• **QUOTED TEXT**
>> Start

Damn Kids
DAMN KIDS....From the Wall Street Journal today, Ron Alsop writes about the upcoming generation of "millennials" who are starting to enter the workplace:
If there is one overriding perception of the millennial generation, it's that these young people have great and sometimes outlandish expectations. Employers realize the millennials are their future work force, but they are concerned about this generation's desire to shape their jobs to fit their lives rather than adapt their lives to the workplace.
...."They really do seem to want everything, and I can't decide if it's an inability or an unwillingness to make trade-offs," says Derrick Bolton, assistant dean and M.B.A. admissions director at Stanford University's Graduate School of Business. "They want to be CEO, for example, but they say they don't want to give up time with their families."

>> End

• **EXERCISE BRIEF**
Answer from the millennials text:
(a) In which newspaper did Ron Alsop write about the millennials?
(b) What are employers concerned this generation wants to do with their jobs?
(c) What two posts does Derrick Bolton hold?

• **DATA SECTION**
>> Start

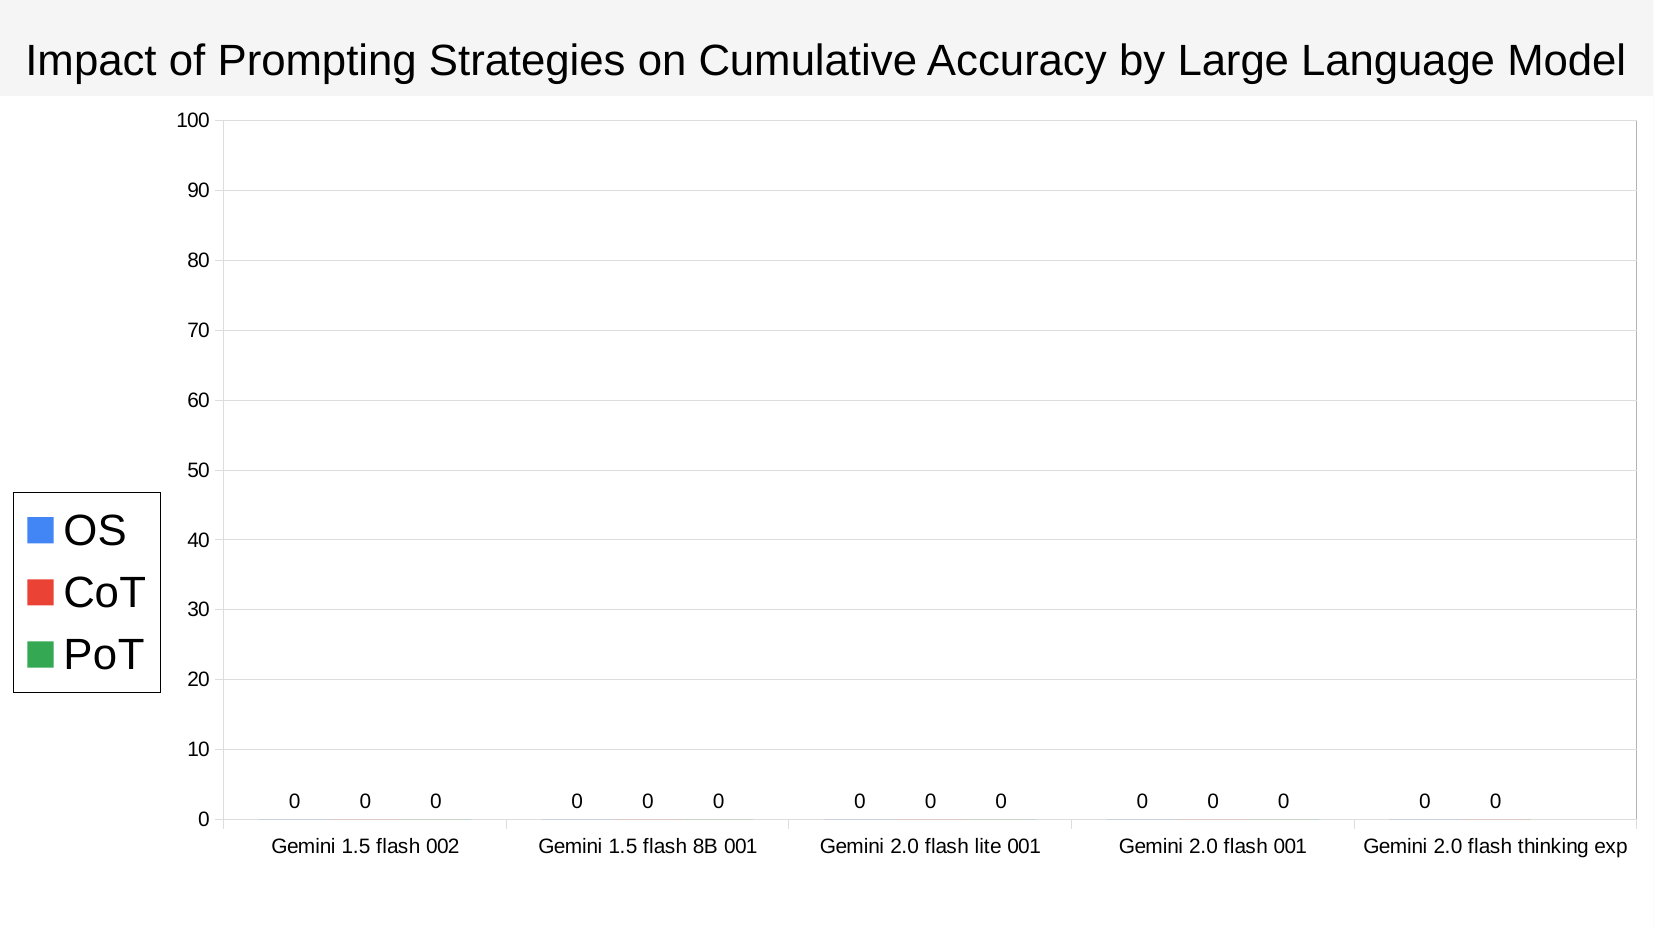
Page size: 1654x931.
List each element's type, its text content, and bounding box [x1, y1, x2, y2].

title Impact of Prompting Strategies on Cumulative Accuracy by Large Language Model [0, 29, 1654, 92]
chart [0, 96, 1653, 931]
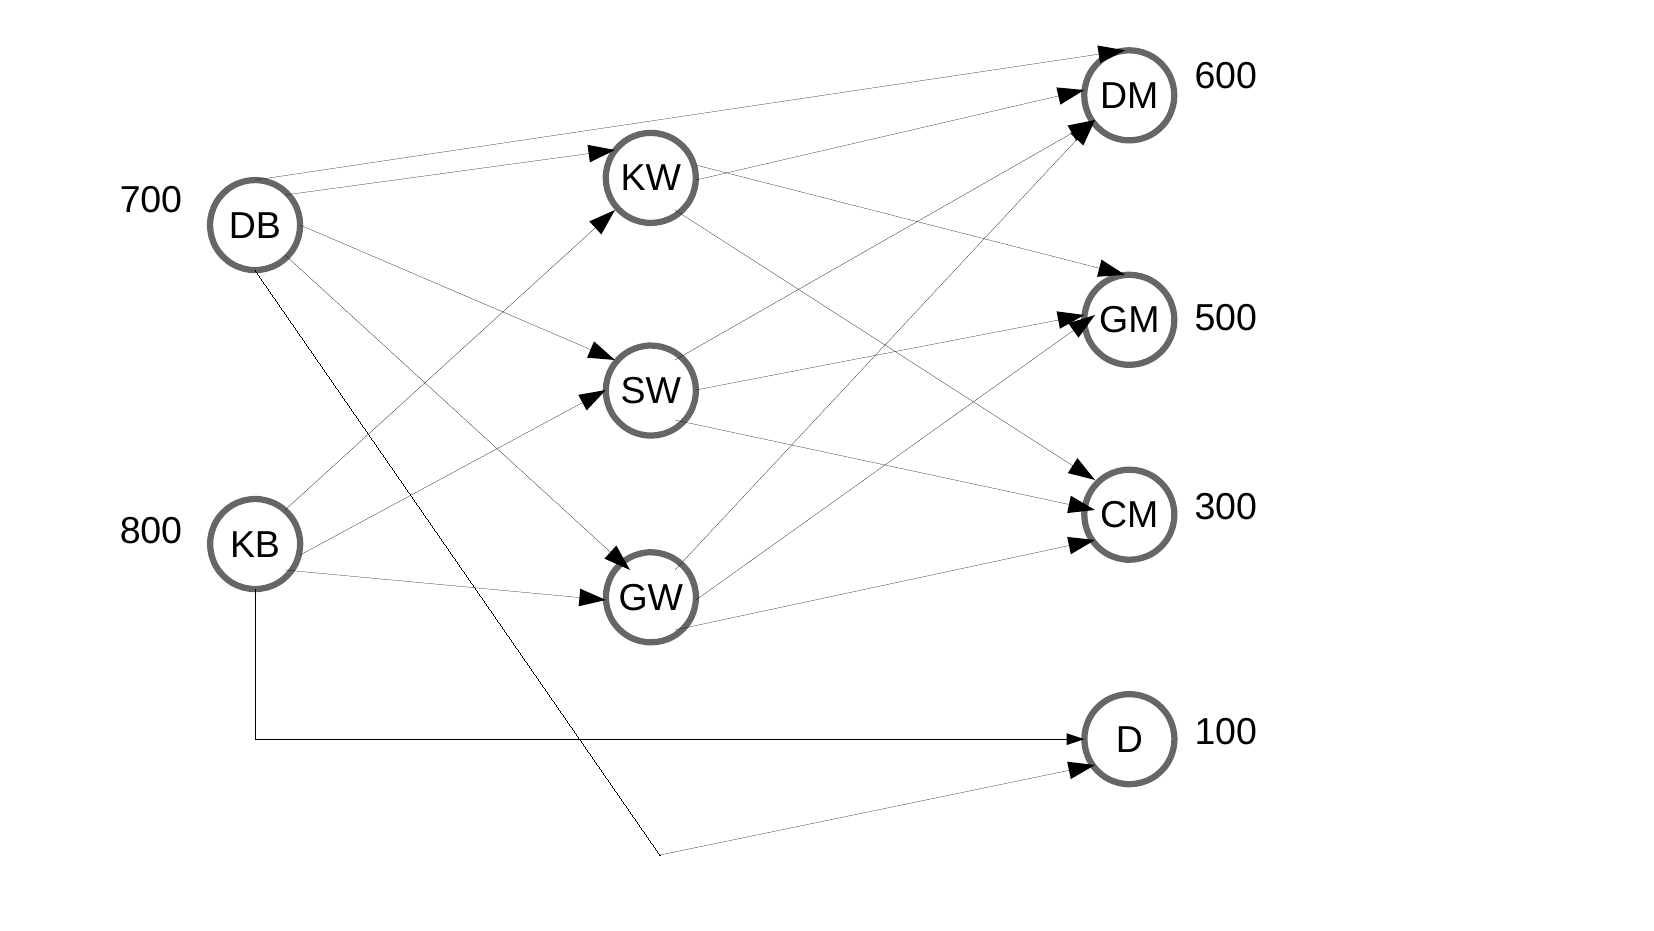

>> End

• **EXPECTED ANSWER**
(a) The Wall Street Journal.
(b) Shape their jobs to fit their lives rather than adapt their lives to the workplace.
(c) Assistant dean and M.B.A. admissions director at Stanford University's Graduate School of Business.